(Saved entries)
===

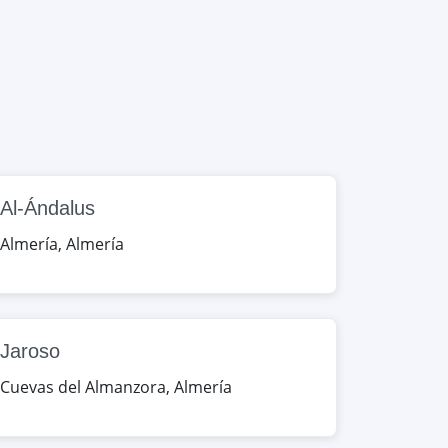
Al-Ándalus
Almería
,
Almería
Jaroso
Cuevas del Almanzora
,
Almería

===

- [ASSIGNMENT]:
Each entry above should be restated word for word, though no picture may appear in the copy.

- [RESPONSE TO THIS EXERCISE]:
Al-Ándalus
Almería
,
Almería
Jaroso
Cuevas del Almanzora
,
Almería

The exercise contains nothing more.